[Stored items]

BEGIN

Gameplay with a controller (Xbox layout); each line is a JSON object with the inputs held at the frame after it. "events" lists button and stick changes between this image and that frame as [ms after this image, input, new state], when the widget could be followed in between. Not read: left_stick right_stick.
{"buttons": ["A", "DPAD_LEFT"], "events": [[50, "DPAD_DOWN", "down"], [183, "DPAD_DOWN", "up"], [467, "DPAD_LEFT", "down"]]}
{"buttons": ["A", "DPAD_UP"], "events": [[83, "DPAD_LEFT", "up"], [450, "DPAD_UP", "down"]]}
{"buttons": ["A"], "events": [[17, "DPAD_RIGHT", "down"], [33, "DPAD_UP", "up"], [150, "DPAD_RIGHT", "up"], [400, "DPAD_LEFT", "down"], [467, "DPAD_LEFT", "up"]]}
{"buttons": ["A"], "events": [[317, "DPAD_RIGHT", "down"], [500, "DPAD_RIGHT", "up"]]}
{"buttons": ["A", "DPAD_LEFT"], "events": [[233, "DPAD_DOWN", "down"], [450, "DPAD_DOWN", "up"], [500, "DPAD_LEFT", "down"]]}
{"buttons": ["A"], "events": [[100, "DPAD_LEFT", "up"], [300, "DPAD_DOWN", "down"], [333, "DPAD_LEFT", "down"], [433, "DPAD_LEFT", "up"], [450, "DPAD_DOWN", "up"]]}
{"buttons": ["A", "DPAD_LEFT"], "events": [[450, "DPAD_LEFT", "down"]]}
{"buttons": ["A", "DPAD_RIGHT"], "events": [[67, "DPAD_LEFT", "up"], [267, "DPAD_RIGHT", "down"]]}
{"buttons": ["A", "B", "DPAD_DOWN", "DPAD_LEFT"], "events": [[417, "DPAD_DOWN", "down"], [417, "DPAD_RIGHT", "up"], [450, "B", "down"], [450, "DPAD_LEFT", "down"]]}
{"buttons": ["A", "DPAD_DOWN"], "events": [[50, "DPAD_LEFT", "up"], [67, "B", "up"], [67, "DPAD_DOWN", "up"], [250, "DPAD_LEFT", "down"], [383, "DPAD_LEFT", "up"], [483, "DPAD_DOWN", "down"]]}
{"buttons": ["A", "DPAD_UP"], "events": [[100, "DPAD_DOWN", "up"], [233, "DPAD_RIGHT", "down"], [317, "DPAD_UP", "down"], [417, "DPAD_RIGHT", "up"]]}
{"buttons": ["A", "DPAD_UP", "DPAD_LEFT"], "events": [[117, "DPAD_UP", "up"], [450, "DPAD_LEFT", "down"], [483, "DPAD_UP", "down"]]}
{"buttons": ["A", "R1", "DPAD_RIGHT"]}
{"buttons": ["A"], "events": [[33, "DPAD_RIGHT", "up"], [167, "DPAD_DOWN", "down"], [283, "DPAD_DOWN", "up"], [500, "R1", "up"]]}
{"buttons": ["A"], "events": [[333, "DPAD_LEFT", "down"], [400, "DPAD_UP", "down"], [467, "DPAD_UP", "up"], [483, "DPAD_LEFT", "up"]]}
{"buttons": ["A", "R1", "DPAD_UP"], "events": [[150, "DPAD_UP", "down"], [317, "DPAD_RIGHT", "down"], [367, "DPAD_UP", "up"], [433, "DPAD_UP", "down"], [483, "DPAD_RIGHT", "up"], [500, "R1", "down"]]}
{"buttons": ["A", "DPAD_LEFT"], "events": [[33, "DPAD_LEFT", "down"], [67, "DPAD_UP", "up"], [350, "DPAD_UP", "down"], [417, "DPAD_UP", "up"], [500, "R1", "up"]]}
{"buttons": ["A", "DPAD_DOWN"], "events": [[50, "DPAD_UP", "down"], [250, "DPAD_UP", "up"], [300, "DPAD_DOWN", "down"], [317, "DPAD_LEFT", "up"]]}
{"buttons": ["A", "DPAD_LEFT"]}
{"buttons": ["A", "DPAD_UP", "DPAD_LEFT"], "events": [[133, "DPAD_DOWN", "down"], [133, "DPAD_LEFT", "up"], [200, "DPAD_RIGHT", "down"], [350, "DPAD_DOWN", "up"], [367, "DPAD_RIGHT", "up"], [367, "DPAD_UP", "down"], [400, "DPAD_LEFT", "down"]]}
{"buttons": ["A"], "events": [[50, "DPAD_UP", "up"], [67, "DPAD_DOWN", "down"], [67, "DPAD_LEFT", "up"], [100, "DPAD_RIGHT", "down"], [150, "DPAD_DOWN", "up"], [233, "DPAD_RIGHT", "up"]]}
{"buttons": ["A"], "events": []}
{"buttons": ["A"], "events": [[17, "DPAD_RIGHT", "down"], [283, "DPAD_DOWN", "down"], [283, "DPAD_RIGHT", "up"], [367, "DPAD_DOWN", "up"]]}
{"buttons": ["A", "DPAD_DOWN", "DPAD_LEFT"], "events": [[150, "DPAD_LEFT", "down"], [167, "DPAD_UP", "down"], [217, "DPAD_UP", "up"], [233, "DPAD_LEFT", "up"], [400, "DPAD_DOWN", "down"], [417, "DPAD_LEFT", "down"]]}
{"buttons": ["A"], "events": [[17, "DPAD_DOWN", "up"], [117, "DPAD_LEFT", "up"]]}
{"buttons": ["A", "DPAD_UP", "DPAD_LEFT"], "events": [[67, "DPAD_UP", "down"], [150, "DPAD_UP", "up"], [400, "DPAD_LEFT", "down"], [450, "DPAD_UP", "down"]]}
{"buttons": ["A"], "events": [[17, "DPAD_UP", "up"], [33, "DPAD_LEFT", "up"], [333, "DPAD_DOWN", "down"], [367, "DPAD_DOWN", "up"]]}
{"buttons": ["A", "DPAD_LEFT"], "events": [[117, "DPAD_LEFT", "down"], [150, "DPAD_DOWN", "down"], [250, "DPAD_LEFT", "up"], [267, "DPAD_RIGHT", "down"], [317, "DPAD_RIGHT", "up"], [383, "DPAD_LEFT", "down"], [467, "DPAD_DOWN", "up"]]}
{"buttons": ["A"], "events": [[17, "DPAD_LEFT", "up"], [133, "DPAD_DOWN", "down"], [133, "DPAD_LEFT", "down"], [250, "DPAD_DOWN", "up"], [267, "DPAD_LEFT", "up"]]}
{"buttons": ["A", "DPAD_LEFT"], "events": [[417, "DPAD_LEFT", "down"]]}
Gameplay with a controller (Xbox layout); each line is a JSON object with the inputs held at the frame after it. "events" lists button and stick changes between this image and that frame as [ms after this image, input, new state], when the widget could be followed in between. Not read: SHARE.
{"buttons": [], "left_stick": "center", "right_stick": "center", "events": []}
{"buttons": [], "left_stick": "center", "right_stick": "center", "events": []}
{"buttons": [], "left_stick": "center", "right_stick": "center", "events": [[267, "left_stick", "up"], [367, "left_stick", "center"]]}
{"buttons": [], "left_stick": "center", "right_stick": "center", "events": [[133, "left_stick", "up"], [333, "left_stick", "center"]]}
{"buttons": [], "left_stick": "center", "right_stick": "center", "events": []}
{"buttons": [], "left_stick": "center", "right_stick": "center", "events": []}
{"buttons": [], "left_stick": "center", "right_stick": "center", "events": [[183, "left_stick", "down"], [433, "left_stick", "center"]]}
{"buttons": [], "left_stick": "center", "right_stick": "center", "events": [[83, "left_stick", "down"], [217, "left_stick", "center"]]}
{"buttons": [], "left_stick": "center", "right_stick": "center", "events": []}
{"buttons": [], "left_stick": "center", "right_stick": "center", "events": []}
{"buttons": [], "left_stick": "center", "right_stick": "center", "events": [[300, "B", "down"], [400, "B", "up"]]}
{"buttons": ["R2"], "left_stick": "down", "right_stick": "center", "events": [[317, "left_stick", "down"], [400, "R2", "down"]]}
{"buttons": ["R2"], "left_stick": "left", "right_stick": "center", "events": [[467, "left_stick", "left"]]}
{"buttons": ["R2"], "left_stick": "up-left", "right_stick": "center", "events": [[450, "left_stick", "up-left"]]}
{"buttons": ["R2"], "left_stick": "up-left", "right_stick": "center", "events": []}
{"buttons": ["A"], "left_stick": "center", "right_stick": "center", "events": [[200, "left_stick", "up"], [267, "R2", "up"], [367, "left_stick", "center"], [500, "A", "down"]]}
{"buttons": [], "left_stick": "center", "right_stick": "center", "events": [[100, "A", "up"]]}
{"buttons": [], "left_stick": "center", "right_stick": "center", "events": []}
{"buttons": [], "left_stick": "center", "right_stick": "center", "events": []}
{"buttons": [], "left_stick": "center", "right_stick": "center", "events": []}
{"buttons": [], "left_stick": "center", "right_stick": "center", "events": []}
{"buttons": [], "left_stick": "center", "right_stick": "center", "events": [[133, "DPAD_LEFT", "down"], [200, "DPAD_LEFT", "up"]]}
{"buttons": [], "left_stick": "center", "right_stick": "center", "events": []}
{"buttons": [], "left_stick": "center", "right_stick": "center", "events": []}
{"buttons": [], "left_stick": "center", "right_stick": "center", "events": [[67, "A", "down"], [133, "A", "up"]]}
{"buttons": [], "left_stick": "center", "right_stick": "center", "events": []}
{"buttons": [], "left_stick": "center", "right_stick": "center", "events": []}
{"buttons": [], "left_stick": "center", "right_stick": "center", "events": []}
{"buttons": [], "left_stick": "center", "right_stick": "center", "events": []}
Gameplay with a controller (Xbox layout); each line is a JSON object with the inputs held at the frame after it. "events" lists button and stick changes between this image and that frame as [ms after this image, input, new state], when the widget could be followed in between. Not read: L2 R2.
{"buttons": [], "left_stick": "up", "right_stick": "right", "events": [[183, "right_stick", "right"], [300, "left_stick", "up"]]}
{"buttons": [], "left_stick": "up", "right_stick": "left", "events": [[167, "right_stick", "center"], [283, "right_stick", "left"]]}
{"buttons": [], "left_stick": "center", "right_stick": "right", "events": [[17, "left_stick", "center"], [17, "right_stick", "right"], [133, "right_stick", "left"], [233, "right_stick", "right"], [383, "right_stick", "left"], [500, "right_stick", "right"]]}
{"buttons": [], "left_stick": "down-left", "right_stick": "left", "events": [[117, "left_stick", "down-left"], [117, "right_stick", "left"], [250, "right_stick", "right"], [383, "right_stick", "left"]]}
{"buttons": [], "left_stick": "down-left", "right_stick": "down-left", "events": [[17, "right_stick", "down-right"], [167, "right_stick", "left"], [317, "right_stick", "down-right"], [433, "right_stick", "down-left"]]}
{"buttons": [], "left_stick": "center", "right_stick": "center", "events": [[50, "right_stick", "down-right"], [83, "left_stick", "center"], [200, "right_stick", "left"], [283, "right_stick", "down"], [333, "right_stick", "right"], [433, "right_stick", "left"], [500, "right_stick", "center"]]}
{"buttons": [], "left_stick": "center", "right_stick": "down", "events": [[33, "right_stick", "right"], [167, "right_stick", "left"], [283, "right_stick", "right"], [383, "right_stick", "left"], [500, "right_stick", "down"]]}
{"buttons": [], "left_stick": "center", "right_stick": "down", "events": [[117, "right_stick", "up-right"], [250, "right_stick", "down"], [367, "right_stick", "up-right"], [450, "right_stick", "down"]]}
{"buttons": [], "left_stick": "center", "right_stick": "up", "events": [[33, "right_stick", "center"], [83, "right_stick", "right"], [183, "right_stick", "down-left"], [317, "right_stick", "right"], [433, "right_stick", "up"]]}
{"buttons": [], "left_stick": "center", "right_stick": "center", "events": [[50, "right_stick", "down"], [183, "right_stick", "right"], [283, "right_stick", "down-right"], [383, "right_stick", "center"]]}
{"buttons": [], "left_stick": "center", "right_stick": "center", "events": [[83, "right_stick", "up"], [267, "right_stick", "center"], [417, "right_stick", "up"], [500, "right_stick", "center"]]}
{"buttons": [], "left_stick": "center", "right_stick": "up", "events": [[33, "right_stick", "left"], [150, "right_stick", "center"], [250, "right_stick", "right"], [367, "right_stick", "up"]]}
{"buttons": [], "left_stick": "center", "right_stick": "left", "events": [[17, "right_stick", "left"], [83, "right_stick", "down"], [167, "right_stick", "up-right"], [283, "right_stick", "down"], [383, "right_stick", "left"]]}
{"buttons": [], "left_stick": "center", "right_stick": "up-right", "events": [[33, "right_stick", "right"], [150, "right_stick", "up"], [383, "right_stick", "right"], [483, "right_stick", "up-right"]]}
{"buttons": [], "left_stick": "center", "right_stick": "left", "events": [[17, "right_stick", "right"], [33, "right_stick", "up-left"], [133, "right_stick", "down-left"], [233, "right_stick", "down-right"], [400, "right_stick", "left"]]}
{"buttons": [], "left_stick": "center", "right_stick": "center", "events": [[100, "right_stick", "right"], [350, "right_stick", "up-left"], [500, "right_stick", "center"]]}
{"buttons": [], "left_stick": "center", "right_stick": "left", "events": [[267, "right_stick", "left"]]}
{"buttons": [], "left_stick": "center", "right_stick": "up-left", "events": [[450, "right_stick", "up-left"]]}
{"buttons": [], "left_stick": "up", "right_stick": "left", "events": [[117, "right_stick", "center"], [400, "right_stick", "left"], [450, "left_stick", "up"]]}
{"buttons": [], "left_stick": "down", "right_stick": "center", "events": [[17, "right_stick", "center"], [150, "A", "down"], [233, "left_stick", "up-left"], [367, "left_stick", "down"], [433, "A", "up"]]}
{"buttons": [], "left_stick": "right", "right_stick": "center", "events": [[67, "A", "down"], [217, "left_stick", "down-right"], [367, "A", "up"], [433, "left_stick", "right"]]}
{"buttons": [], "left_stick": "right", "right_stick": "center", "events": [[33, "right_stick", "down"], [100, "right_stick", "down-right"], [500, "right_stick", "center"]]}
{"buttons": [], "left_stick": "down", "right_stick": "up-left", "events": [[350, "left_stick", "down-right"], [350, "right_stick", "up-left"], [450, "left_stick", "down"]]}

END

The task: Filter the entries down to the lines holding the string "between". Copy each of those lines.

Written answer:
Gameplay with a controller (Xbox layout); each line is a JSON object with the inputs held at the frame after it. "events" lists button and stick changes between this image and that frame as [ms after this image, input, new state], when the widget could be followed in between. Not read: left_stick right_stick.
Gameplay with a controller (Xbox layout); each line is a JSON object with the inputs held at the frame after it. "events" lists button and stick changes between this image and that frame as [ms after this image, input, new state], when the widget could be followed in between. Not read: SHARE.
Gameplay with a controller (Xbox layout); each line is a JSON object with the inputs held at the frame after it. "events" lists button and stick changes between this image and that frame as [ms after this image, input, new state], when the widget could be followed in between. Not read: L2 R2.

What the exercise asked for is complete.